Drive Like Your Pet Lives Here


Frances the cat was nine years old and ailing when she was hit and killed by a car in front of her Gilroy home.
Now her owner hopes the loss of her rascally but beloved feline might help convince drivers to reduce speeds in the city’s residential neighborhoods.
“It would be nice if people could be more careful and not be in such a hurry,” said Annie Palmer.
And to remind them of what’s at stake Palmer, who works in the insurance industry, has placed a bright blue sign on her lawn that’s clearly visible to drivers on Hanna Street a block north of the Gilroy police headquarters.
It says, “Drive Like Your Pets Live Here.”
Up the street, two lawns have bright red signs whose messages could not hit closer to home. They read, “Drive Like Your Kids Live Here.”
Linda Williams installed one of them, and for good reason, she said.
“It’s not unusual at all to see a car doing 50 miles an hour” on the street, said the owner of The Nimble Thimble Quilt Shop downtown and a relative newcomer who so loves Gilroy she not only moved to the city but bought a business.
Elsewhere in the city the same signs, made by a Connecticut company, are in other neighborhoods. It’s all part of an effort that grew out of frustrations felt by Palmer’s boyfriend, Gary Walton, about speeding cars and the city’s apparent inability to deal with it effectively.
“I have had my battles with city” over speeding and street designs that he believes encourage higher speeds, said Walton.
Walton is a Gilroy business owner and President of the Gilroy Downtown Business Association, a role he took on recently after years of advocating for the city’s historic commercial district and Gilroy in general.
He has actively sought to expand the association’s footprint to include advocacy for downtown residential areas, neighborhoods whose residents can walk to shops along Monterey Road and its feeder streets and add vitality to the downtown.
He and Palmer were driving in Santa Cruz a couple of years ago when he saw the bright red Kids signs and thought, “Wow, that is a good idea,” he said.
By that point, he had attended a number of coffees with the mayor where speeding was a constant complaint.
“The standard responses (from the city) were, ‘We can’t be everywhere. We don’t have enough police officers. Traffic engineers say we don’t need stop signs. So, what do you want us to do?’” Walton said, adding, “Nothing ever changed.”
Neighborhoods can do things themselves, he said, and the signs are one of them.
“So, I went on line and bought them,” he said, at the website,
And when Palmer’s cat was killed, he went back online and bought some of the company’s blue signs about pets.
Company co-founder Petulia Pugliares in Wethersfield, CT, said that in the almost seven years since her company started they’ve sold about 75,000 of the kids signs and about 10,000 of the pet signs, internationally.
It began when she was almost hit while walking her dog; a homemade sign she put on her lawn got her neighbors’ attention and it caught on and grew, she said.
According to her website, about 70 percent of children killed or injured by motor vehicles are hit within blocks from their homes and vehicle crashes were the leading cause of death for age 11 and ages 16-24 in 2014.

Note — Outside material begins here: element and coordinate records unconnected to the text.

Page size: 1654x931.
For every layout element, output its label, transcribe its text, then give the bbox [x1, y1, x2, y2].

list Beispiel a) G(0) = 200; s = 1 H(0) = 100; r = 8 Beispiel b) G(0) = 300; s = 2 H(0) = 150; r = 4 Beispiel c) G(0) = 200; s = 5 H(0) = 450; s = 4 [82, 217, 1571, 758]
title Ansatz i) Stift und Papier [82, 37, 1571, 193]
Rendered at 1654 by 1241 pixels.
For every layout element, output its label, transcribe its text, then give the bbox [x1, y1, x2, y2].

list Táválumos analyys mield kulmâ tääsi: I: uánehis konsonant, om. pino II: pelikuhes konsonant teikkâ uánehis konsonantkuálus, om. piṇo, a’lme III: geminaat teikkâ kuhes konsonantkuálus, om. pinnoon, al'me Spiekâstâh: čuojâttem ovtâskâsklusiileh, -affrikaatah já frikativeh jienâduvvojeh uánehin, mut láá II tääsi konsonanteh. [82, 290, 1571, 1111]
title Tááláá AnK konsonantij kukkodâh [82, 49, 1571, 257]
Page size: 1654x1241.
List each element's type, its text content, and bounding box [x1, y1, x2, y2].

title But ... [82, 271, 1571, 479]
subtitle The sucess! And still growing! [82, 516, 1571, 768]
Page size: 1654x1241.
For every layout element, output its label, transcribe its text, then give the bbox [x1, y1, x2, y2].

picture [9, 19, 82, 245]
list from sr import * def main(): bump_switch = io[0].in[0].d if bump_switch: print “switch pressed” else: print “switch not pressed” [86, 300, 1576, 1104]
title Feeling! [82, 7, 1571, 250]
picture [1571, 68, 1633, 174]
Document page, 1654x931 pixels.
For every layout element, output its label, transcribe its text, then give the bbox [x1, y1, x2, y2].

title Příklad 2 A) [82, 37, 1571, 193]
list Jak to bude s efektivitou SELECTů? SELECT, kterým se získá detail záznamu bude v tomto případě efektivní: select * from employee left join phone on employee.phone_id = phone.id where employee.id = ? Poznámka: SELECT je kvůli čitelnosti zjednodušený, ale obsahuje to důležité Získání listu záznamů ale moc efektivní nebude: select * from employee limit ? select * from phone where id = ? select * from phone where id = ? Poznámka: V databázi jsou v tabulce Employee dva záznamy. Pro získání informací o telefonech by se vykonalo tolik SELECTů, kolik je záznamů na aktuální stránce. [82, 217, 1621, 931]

Walton has distributed the signs around town, although often after being placed they go missing, he said.
Williams was chatting with neighbors one day when a boy on a bike stopped and grabbed her sign, she said. He would have taken it if her neighbors had not ordered him to return it, she said.
And Williams said it’s not just regular drivers who speed on Hanna Street, it’s also police in cars responding to emergencies from the nearby police station. They travel at “breakneck” speeds, she said.
At the Gilroy Police Department, Sgt. Jason Smith said officers always use sirens and lights, drive safely and obey the vehicle codes, but are allowed to exceed speed limits, even in residential areas, when responding to emergencies.
Traffic Sgt. Wes Stanford said his unit now uses a tracking system for all complaints and target speed enforcement to areas most prone to violations.
Radar equipment also provides data about when infractions occur and their severity, he said, adding to his unit’s ability to focus resources on areas of demonstrated need.
One problem, he said, is that often speed violations happen at the same time that traffic officers, including three motorcycle units, are deployed at schools, particularly the high schools, which are given greater attention, he said.
“It can be a challenge,” he said.
Palmer is not sure how her cat was killed, it might have been the cat’s fault or the driver’s fault, she even blames herself for using poor judgment in letting her pet, a rescue from the San Martin Animal Shelter years ago, out so soon after major surgery.
Frances was a well-known animal “character” in the neighborhood, as much for her demands to be fed by neighbors as for her habit of marking her territory, even when it was Palmer’s car windshield.
Not long before she was hit, Frances was in a fight that left one eye so badly injured she needed a veterinary eye specialist and constant attention. The eye could not be saved, and Palmer still wonders if impaired vision might have contributed to her pet’s death.